AŞİKÂR OLANI AŞMAK: Bulanıklığın ve Belirsizliğin Poetiği

Netlik, sadece bir görme eylemi değil, kabulün getirdiği bir konfordur. Oysa aşikâr olan, bize sunulan bir kesinlik yanılsamasından ibarettir. Bu fotoğraflar, görsel alışkanlıklarımızı zorlayarak, imgenin bilindik yüzeyini kasten bulanıklaştırmayı, yıpratmayı amaçlar. Zira bulanıklık, teknik bir kusurdan öte, algının özgürleştiği bir alandır.

Her fotoğraf, ışığın, hareketin ve boşluğun titiz bir manipülasyonuyla hayat bulur. Buradaki belirsizlik, bir noksanlık değil, yepyeni anlamların doğuşuna açılan bir kapıdır. Tamamlanmamışlık, izleyiciyi pasif bir gözlemciden çıkarır; göz, bu boşlukları doldurmak, sezgisel bir bütünlük inşa etmek için aktifleşir. Bu, görmenin ötesinde bir eylem — bir hissetme, sezme ve yeniden kurma pratiğidir.

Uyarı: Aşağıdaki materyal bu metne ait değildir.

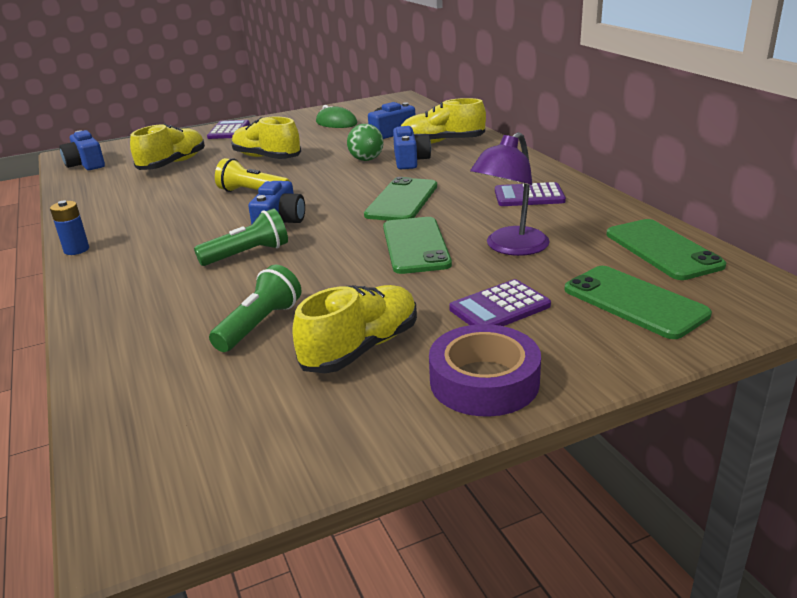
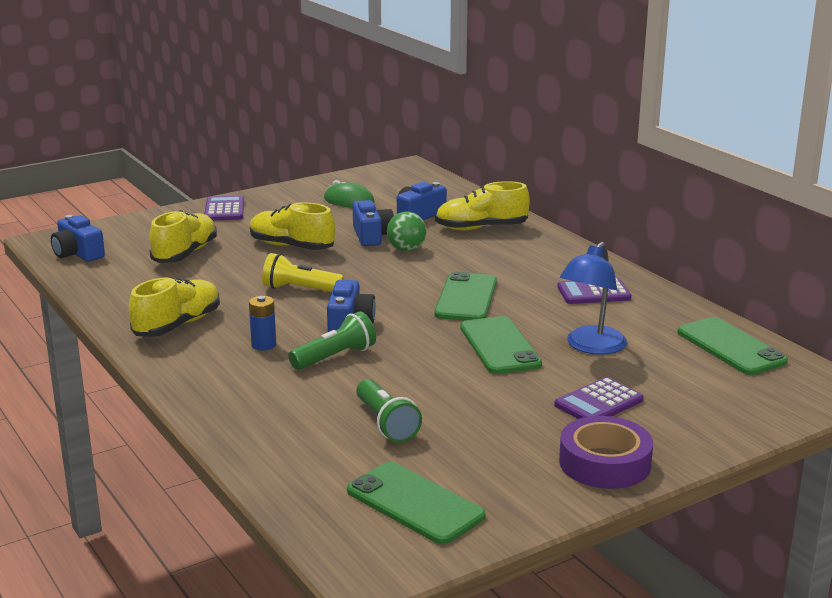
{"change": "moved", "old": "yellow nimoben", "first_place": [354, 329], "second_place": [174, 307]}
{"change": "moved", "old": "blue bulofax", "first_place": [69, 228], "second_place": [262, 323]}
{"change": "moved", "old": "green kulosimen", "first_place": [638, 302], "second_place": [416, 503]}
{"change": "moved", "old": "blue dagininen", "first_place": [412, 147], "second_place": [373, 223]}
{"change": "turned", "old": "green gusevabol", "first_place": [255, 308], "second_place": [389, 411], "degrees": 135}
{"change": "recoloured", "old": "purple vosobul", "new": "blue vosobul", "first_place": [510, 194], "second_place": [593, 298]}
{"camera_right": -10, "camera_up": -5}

Her bir kare, bir deneyimin, bir iç sezginin, zamanın içinde bir soluklanmanın izidir. Sanatçı, nesnelerin ve mekânların belirgin sınırlarından değil, onların derinlerdeki yankılarından yola çıkar. Bir elin çatlaklarında haritalar belirir; bir pencerenin yansımasında sayısız düşünce belirginleşir. Burada gerçeklik, nesnel bir veri olmaktan çıkar, tamamen öznel bir deneyime dönüşür; çünkü her bakış, kendi manzarasını yaratır.

Bu imgeler,  netliğin dayatmacı hâkimiyetine karşı yükselen bir şiirsel direniştir.

Görüntü durağan değildir.

Anlam da.

Ve böylesi tam da olması gerekendir.